What is the Hidden Markov Model 🌱

The Hidden Markov Model (HMM) is a time series model that assumes the ground truth is made up of observed variables that we see $o_1,…,o_t$ and hidden variables $s_1,…,s_t$ that we never see but determine the values we observe. There are two main assumptions with the HMM:

1. $P(s_t \mid s_{t-1}, s_{t-2},…,s_{1}) = P(s_t \mid s_{t-1})$
2. $P(o_t \mid o_{t-1}, o_{t-2},…,o_{1}, s_{t}, s_{t-1},…,s_{1}) = P(s_t \mid s_{t-1}) = P(o_t \mid s_{t})$

• The first assumption means that the next hidden state is only dependent on the directly previous hidden state and none of the other past hidden states.
• The second assumption means that the observation at a certain time point is only dependent on the hidden state at that time point.

Here is a visualization of what the HMM looks like where $x_t$ are the hidden states and $y_t$ are the observed values.

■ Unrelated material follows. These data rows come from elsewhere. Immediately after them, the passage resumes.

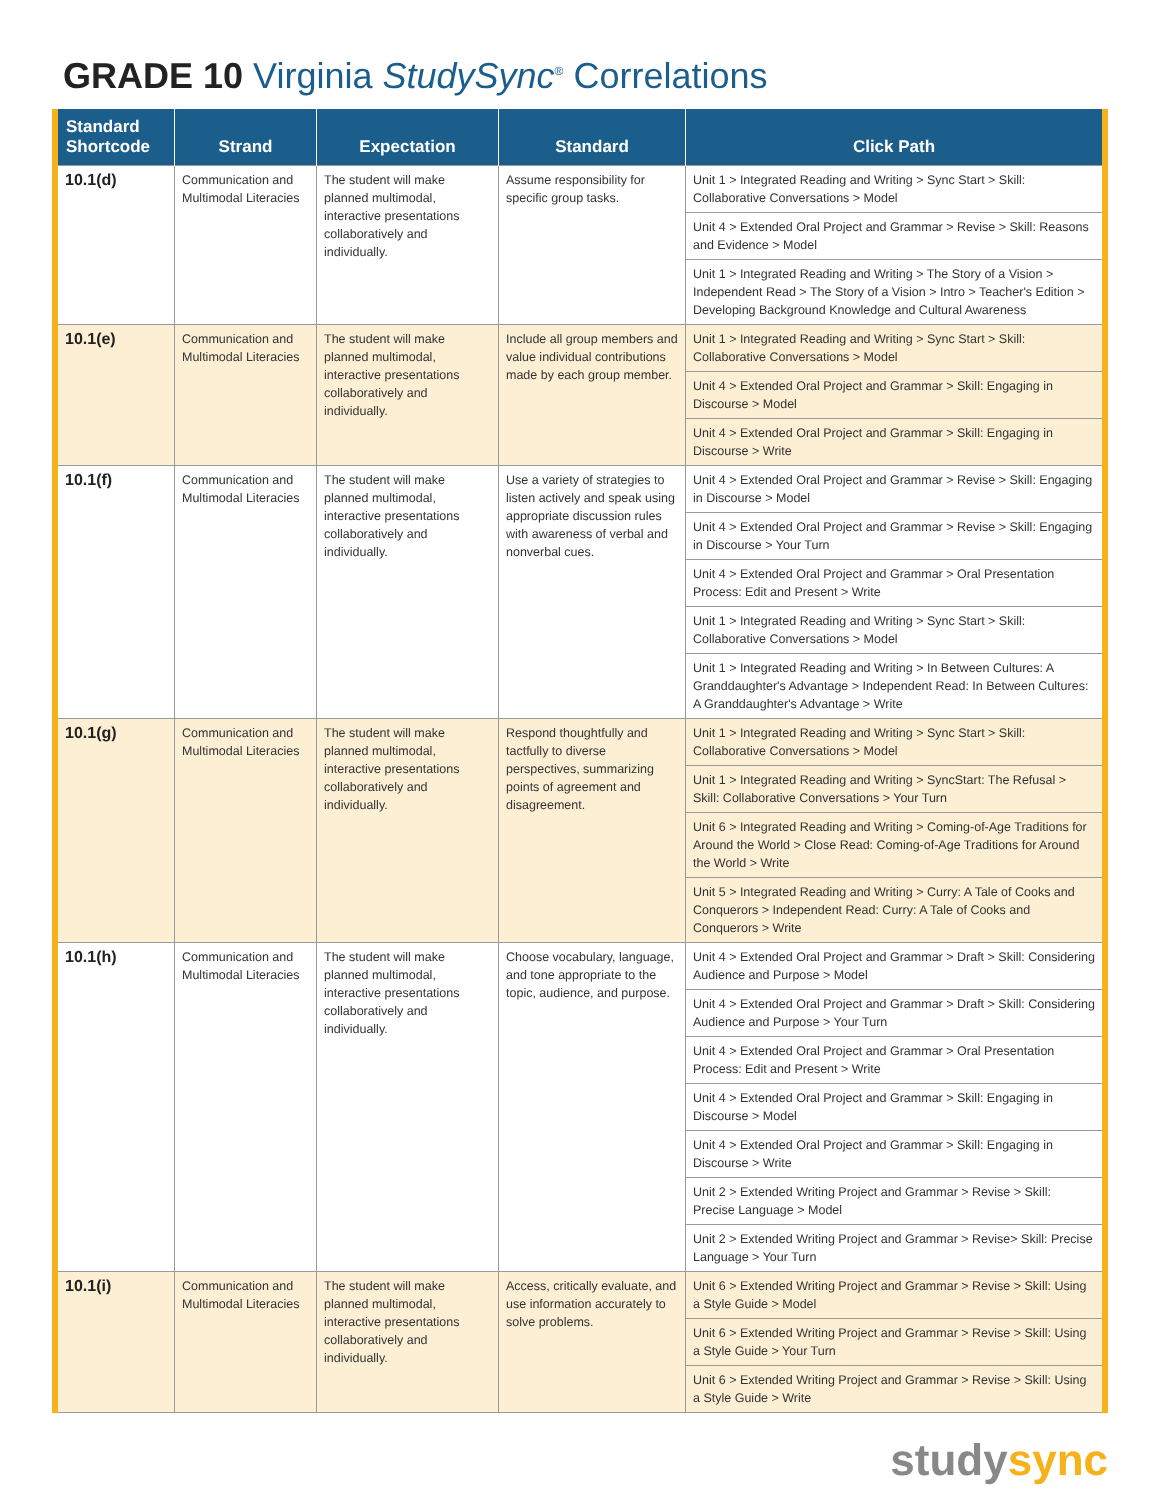GRADE 10 Virginia StudySync<sup>®</sup> Correlations
| Standard Shortcode | Strand | Expectation | Standard | Click Path |
| --- | --- | --- | --- | --- |
| 10.1(d) | Communication and Multimodal Literacies | The student will make planned multimodal, interactive presentations collaboratively and individually. | Assume responsibility for specific group tasks. | Unit 1 > Integrated Reading and Writing > Sync Start > Skill: Collaborative Conversations > Model |
| | | | | Unit 4 > Extended Oral Project and Grammar > Revise > Skill: Reasons and Evidence > Model |
| | | | | Unit 1 > Integrated Reading and Writing > The Story of a Vision > Independent Read > The Story of a Vision > Intro > Teacher's Edition > Developing Background Knowledge and Cultural Awareness |
| 10.1(e) | Communication and Multimodal Literacies | The student will make planned multimodal, interactive presentations collaboratively and individually. | Include all group members and value individual contributions made by each group member. | Unit 1 > Integrated Reading and Writing > Sync Start > Skill: Collaborative Conversations > Model |
| | | | | Unit 4 > Extended Oral Project and Grammar > Skill: Engaging in Discourse > Model |
| | | | | Unit 4 > Extended Oral Project and Grammar > Skill: Engaging in Discourse > Write |
| 10.1(f) | Communication and Multimodal Literacies | The student will make planned multimodal, interactive presentations collaboratively and individually. | Use a variety of strategies to listen actively and speak using appropriate discussion rules with awareness of verbal and nonverbal cues. | Unit 4 > Extended Oral Project and Grammar > Revise > Skill: Engaging in Discourse > Model |
| | | | | Unit 4 > Extended Oral Project and Grammar > Revise > Skill: Engaging in Discourse > Your Turn |
| | | | | Unit 4 > Extended Oral Project and Grammar > Oral Presentation Process: Edit and Present > Write |
| | | | | Unit 1 > Integrated Reading and Writing > Sync Start > Skill: Collaborative Conversations > Model |
| | | | | Unit 1 > Integrated Reading and Writing > In Between Cultures: A Granddaughter's Advantage > Independent Read: In Between Cultures: A Granddaughter's Advantage > Write |
| 10.1(g) | Communication and Multimodal Literacies | The student will make planned multimodal, interactive presentations collaboratively and individually. | Respond thoughtfully and tactfully to diverse perspectives, summarizing points of agreement and disagreement. | Unit 1 > Integrated Reading and Writing > Sync Start > Skill: Collaborative Conversations > Model |
| | | | | Unit 1 > Integrated Reading and Writing > SyncStart: The Refusal > Skill: Collaborative Conversations > Your Turn |
| | | | | Unit 6 > Integrated Reading and Writing > Coming-of-Age Traditions for Around the World > Close Read: Coming-of-Age Traditions for Around the World > Write |
| | | | | Unit 5 > Integrated Reading and Writing > Curry: A Tale of Cooks and Conquerors > Independent Read: Curry: A Tale of Cooks and Conquerors > Write |
| 10.1(h) | Communication and Multimodal Literacies | The student will make planned multimodal, interactive presentations collaboratively and individually. | Choose vocabulary, language, and tone appropriate to the topic, audience, and purpose. | Unit 4 > Extended Oral Project and Grammar > Draft > Skill: Considering Audience and Purpose > Model |
| | | | | Unit 4 > Extended Oral Project and Grammar > Draft > Skill: Considering Audience and Purpose > Your Turn |
| | | | | Unit 4 > Extended Oral Project and Grammar > Oral Presentation Process: Edit and Present > Write |
| | | | | Unit 4 > Extended Oral Project and Grammar > Skill: Engaging in Discourse > Model |
| | | | | Unit 4 > Extended Oral Project and Grammar > Skill: Engaging in Discourse > Write |
| | | | | Unit 2 > Extended Writing Project and Grammar > Revise > Skill: Precise Language > Model |
| | | | | Unit 2 > Extended Writing Project and Grammar > Revise> Skill: Precise Language > Your Turn |
| 10.1(i) | Communication and Multimodal Literacies | The student will make planned multimodal, interactive presentations collaboratively and individually. | Access, critically evaluate, and use information accurately to solve problems. | Unit 6 > Extended Writing Project and Grammar > Revise > Skill: Using a Style Guide > Model |
| | | | | Unit 6 > Extended Writing Project and Grammar > Revise > Skill: Using a Style Guide > Your Turn |
| | | | | Unit 6 > Extended Writing Project and Grammar > Revise > Skill: Using a Style Guide > Write |
studysync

There are 3 main problems we can solve with the HMM model, where $A$ is a $n \times n$ matrix of transition probabilities like $P(s_{t} \mid s_{t-1})$, $B$ is a $n \times v$ matrix of emission probabilities like $P(o_{t} \mid s_{t})$, $O$ is the sequence of observed values, and $S$ is the sequence of states. This model assumes that transition and emission probabilities are constant over time (but this can be generalized by having $A$ as a $T \times n \times n$ tensor).

1. Compute $P(O \mid A,B)$
2. Compute $S^* = \text{argmax}_{S} P(S,O \mid A,B)$
3. Compute $A^,B^ = \text{argmax}_{A,B} P(O \mid A,B)$